#### [Given records]
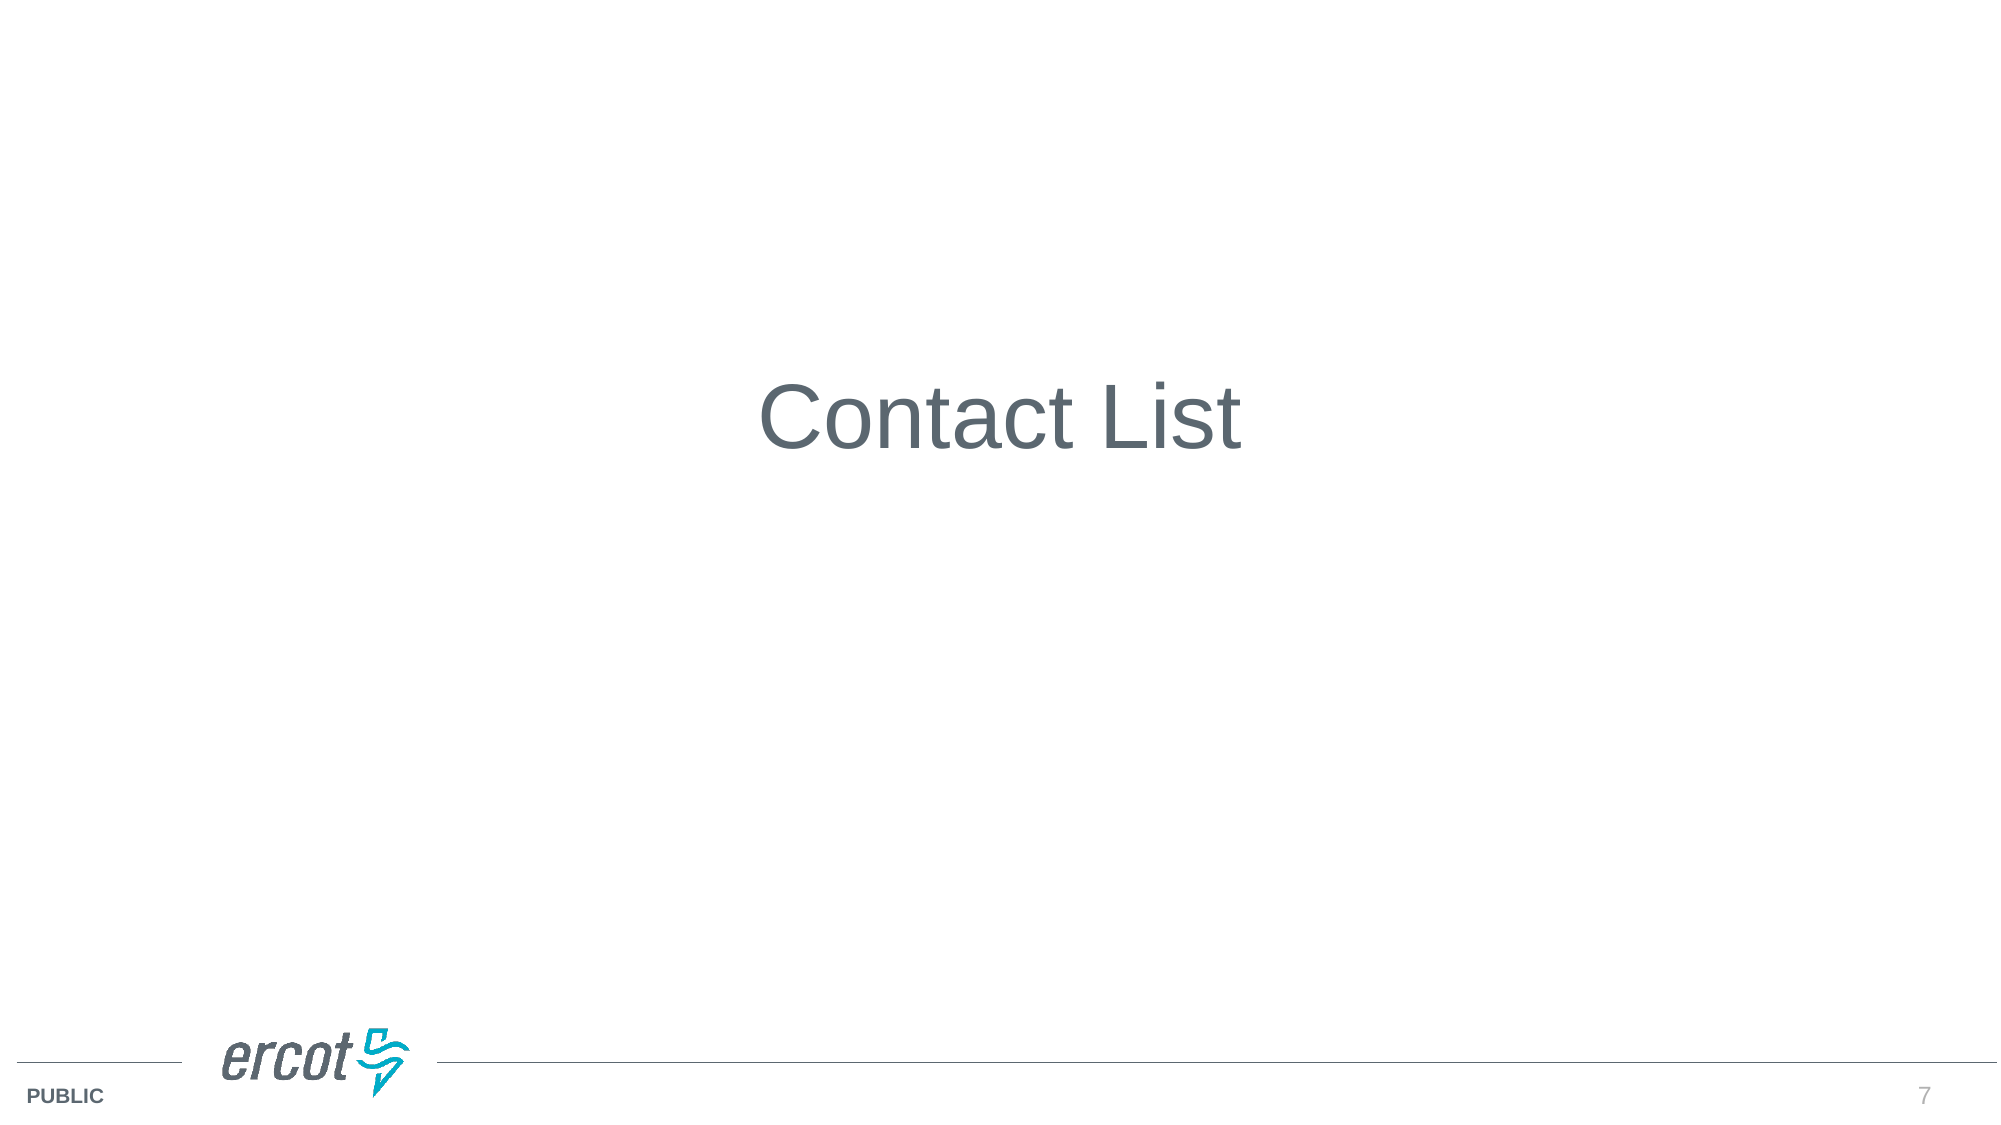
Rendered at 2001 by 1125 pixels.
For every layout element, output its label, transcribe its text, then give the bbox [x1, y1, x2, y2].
---
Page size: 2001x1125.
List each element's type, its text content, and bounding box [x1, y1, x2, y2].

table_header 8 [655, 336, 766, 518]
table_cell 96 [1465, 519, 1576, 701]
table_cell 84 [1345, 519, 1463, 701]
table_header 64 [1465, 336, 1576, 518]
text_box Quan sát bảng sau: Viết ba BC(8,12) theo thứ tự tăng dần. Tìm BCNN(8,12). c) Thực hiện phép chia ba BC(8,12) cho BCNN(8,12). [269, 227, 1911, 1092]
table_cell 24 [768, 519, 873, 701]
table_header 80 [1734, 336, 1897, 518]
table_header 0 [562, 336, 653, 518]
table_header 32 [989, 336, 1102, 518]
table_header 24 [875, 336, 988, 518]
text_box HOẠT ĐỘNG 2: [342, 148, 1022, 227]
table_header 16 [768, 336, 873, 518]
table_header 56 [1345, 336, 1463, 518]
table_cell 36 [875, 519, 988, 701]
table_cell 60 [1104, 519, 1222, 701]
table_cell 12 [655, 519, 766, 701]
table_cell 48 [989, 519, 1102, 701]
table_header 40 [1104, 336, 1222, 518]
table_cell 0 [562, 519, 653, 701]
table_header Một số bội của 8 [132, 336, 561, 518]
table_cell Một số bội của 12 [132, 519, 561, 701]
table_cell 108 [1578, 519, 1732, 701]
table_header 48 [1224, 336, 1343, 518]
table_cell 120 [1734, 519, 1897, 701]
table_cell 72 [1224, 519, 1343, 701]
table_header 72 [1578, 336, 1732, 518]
...
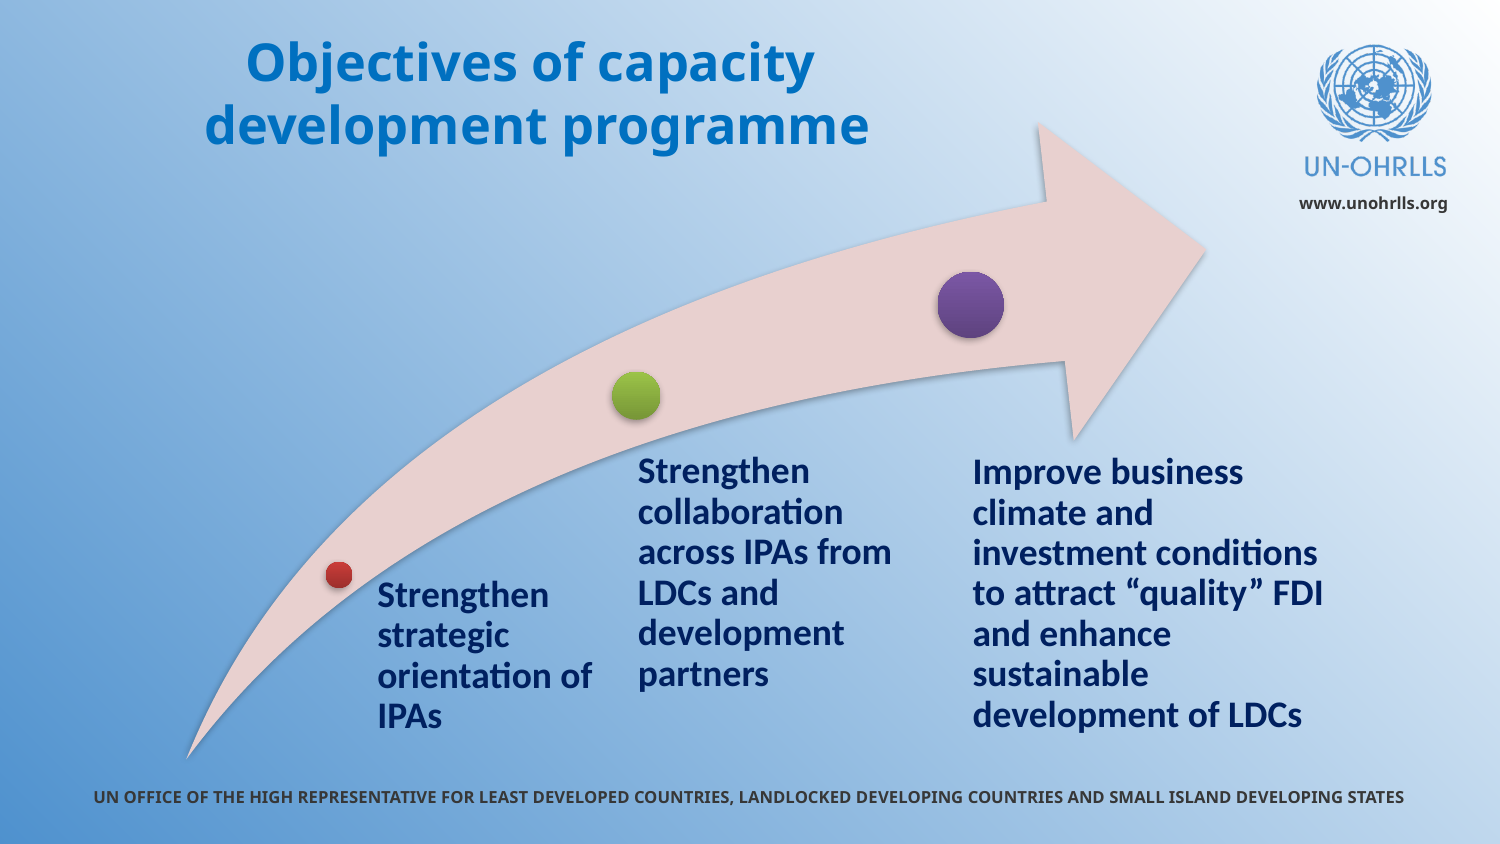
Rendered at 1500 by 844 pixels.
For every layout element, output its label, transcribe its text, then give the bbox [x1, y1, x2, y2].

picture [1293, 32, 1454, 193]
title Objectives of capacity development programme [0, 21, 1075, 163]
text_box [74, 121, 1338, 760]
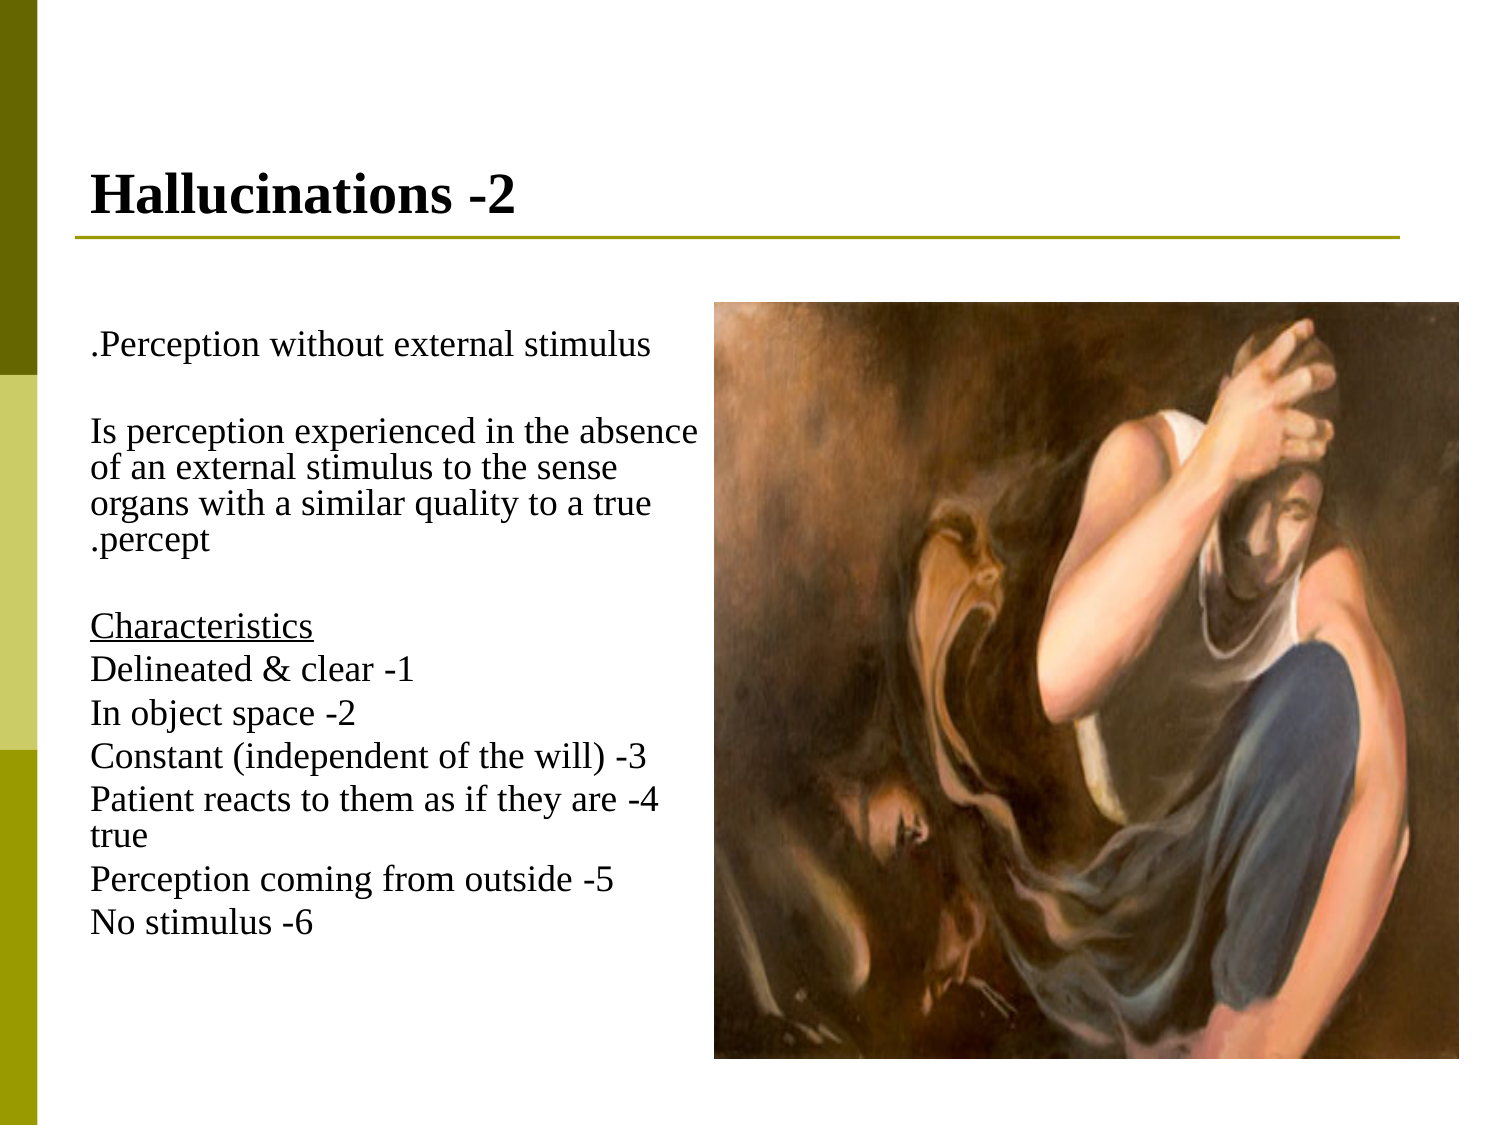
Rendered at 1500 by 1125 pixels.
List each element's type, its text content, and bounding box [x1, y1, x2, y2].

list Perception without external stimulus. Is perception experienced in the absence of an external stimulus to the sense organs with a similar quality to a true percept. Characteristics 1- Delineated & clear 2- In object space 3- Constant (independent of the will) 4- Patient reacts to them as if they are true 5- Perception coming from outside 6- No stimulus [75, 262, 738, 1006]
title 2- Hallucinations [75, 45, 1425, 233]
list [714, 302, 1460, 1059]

#### [Try it]
Every line from the one with "Rendered at 1500 by 844 pixels." through the one with "list [714, 302, 1460, 1059]" is to be reproduced exactly as written above, and the pictures are to be dropped.

#### [Result for this exercise]
Rendered at 1500 by 844 pixels.
For every layout element, output its label, transcribe its text, then give the bbox [x1, y1, x2, y2].

picture [1293, 32, 1454, 193]
title Objectives of capacity development programme [0, 21, 1075, 163]
text_box [74, 121, 1338, 760]
Rendered at 1500 by 1125 pixels.
List each element's type, its text content, and bounding box [x1, y1, x2, y2].

list Perception without external stimulus. Is perception experienced in the absence of an external stimulus to the sense organs with a similar quality to a true percept. Characteristics 1- Delineated & clear 2- In object space 3- Constant (independent of the will) 4- Patient reacts to them as if they are true 5- Perception coming from outside 6- No stimulus [75, 262, 738, 1006]
title 2- Hallucinations [75, 45, 1425, 233]
list [714, 302, 1460, 1059]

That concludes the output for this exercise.